Element box annotations:
-- Begin --

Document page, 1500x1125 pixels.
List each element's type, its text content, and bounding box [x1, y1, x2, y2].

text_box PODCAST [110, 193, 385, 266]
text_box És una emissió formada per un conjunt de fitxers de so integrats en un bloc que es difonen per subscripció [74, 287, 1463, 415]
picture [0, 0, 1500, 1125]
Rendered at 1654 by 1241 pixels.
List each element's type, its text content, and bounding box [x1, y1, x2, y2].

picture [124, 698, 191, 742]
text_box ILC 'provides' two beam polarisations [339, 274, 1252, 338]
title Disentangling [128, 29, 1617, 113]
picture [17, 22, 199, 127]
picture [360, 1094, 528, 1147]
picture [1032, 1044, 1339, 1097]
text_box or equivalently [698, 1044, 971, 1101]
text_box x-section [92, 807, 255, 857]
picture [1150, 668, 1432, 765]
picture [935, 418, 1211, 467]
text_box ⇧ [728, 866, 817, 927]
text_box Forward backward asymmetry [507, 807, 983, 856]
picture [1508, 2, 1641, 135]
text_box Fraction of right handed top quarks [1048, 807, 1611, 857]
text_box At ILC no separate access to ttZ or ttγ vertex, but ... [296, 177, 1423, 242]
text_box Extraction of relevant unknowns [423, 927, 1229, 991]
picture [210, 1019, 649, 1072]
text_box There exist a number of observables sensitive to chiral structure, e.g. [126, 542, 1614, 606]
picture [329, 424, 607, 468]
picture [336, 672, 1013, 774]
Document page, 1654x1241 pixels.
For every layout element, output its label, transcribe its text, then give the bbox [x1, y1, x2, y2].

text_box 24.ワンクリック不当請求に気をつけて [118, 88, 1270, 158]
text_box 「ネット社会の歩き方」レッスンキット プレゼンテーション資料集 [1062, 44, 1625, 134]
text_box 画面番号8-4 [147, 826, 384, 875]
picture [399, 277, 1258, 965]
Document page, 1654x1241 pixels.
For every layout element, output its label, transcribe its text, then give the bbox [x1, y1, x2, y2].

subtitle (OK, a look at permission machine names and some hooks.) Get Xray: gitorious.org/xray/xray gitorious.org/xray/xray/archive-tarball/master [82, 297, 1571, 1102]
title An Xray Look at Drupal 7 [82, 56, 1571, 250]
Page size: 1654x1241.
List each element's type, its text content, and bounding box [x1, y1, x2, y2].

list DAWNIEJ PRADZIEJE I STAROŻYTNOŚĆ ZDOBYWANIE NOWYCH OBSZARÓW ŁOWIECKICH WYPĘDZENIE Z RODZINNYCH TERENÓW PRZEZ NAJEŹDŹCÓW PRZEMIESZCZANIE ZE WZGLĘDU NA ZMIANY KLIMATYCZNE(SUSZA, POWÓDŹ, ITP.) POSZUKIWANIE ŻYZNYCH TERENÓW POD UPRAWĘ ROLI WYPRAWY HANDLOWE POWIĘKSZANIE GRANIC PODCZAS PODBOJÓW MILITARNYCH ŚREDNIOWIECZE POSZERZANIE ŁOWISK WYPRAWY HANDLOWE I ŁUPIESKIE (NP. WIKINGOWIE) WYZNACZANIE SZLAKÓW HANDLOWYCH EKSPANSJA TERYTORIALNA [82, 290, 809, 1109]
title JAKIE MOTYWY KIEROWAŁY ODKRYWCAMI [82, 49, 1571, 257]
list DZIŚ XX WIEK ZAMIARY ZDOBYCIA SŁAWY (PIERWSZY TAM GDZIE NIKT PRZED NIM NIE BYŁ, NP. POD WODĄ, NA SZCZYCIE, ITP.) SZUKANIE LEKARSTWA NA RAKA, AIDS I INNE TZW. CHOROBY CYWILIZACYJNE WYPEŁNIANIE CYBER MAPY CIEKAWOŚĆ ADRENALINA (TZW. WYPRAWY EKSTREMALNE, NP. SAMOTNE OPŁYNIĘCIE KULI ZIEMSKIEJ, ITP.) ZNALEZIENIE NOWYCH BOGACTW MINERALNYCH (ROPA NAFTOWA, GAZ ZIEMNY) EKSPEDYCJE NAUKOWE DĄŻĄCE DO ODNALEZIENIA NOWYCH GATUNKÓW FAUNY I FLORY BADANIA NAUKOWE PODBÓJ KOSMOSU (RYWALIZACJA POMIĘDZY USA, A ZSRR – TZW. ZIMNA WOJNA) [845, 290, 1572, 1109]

-- End --

SHORT TASK: Swap "Document page" for "Page image" throughout all of the lines above, and keep everything else unchanged.

COMPLETE OUTPUT:
Page image, 1500x1125 pixels.
List each element's type, its text content, and bounding box [x1, y1, x2, y2].

text_box PODCAST [110, 193, 385, 266]
text_box És una emissió formada per un conjunt de fitxers de so integrats en un bloc que es difonen per subscripció [74, 287, 1463, 415]
picture [0, 0, 1500, 1125]
Rendered at 1654 by 1241 pixels.
List each element's type, its text content, and bounding box [x1, y1, x2, y2].

picture [124, 698, 191, 742]
text_box ILC 'provides' two beam polarisations [339, 274, 1252, 338]
title Disentangling [128, 29, 1617, 113]
picture [17, 22, 199, 127]
picture [360, 1094, 528, 1147]
picture [1032, 1044, 1339, 1097]
text_box or equivalently [698, 1044, 971, 1101]
text_box x-section [92, 807, 255, 857]
picture [1150, 668, 1432, 765]
picture [935, 418, 1211, 467]
text_box ⇧ [728, 866, 817, 927]
text_box Forward backward asymmetry [507, 807, 983, 856]
picture [1508, 2, 1641, 135]
text_box Fraction of right handed top quarks [1048, 807, 1611, 857]
text_box At ILC no separate access to ttZ or ttγ vertex, but ... [296, 177, 1423, 242]
text_box Extraction of relevant unknowns [423, 927, 1229, 991]
picture [210, 1019, 649, 1072]
text_box There exist a number of observables sensitive to chiral structure, e.g. [126, 542, 1614, 606]
picture [329, 424, 607, 468]
picture [336, 672, 1013, 774]
Page image, 1654x1241 pixels.
For every layout element, output its label, transcribe its text, then give the bbox [x1, y1, x2, y2].

text_box 24.ワンクリック不当請求に気をつけて [118, 88, 1270, 158]
text_box 「ネット社会の歩き方」レッスンキット プレゼンテーション資料集 [1062, 44, 1625, 134]
text_box 画面番号8-4 [147, 826, 384, 875]
picture [399, 277, 1258, 965]
Page image, 1654x1241 pixels.
For every layout element, output its label, transcribe its text, then give the bbox [x1, y1, x2, y2].

subtitle (OK, a look at permission machine names and some hooks.) Get Xray: gitorious.org/xray/xray gitorious.org/xray/xray/archive-tarball/master [82, 297, 1571, 1102]
title An Xray Look at Drupal 7 [82, 56, 1571, 250]
Page size: 1654x1241.
List each element's type, its text content, and bounding box [x1, y1, x2, y2].

list DAWNIEJ PRADZIEJE I STAROŻYTNOŚĆ ZDOBYWANIE NOWYCH OBSZARÓW ŁOWIECKICH WYPĘDZENIE Z RODZINNYCH TERENÓW PRZEZ NAJEŹDŹCÓW PRZEMIESZCZANIE ZE WZGLĘDU NA ZMIANY KLIMATYCZNE(SUSZA, POWÓDŹ, ITP.) POSZUKIWANIE ŻYZNYCH TERENÓW POD UPRAWĘ ROLI WYPRAWY HANDLOWE POWIĘKSZANIE GRANIC PODCZAS PODBOJÓW MILITARNYCH ŚREDNIOWIECZE POSZERZANIE ŁOWISK WYPRAWY HANDLOWE I ŁUPIESKIE (NP. WIKINGOWIE) WYZNACZANIE SZLAKÓW HANDLOWYCH EKSPANSJA TERYTORIALNA [82, 290, 809, 1109]
title JAKIE MOTYWY KIEROWAŁY ODKRYWCAMI [82, 49, 1571, 257]
list DZIŚ XX WIEK ZAMIARY ZDOBYCIA SŁAWY (PIERWSZY TAM GDZIE NIKT PRZED NIM NIE BYŁ, NP. POD WODĄ, NA SZCZYCIE, ITP.) SZUKANIE LEKARSTWA NA RAKA, AIDS I INNE TZW. CHOROBY CYWILIZACYJNE WYPEŁNIANIE CYBER MAPY CIEKAWOŚĆ ADRENALINA (TZW. WYPRAWY EKSTREMALNE, NP. SAMOTNE OPŁYNIĘCIE KULI ZIEMSKIEJ, ITP.) ZNALEZIENIE NOWYCH BOGACTW MINERALNYCH (ROPA NAFTOWA, GAZ ZIEMNY) EKSPEDYCJE NAUKOWE DĄŻĄCE DO ODNALEZIENIA NOWYCH GATUNKÓW FAUNY I FLORY BADANIA NAUKOWE PODBÓJ KOSMOSU (RYWALIZACJA POMIĘDZY USA, A ZSRR – TZW. ZIMNA WOJNA) [845, 290, 1572, 1109]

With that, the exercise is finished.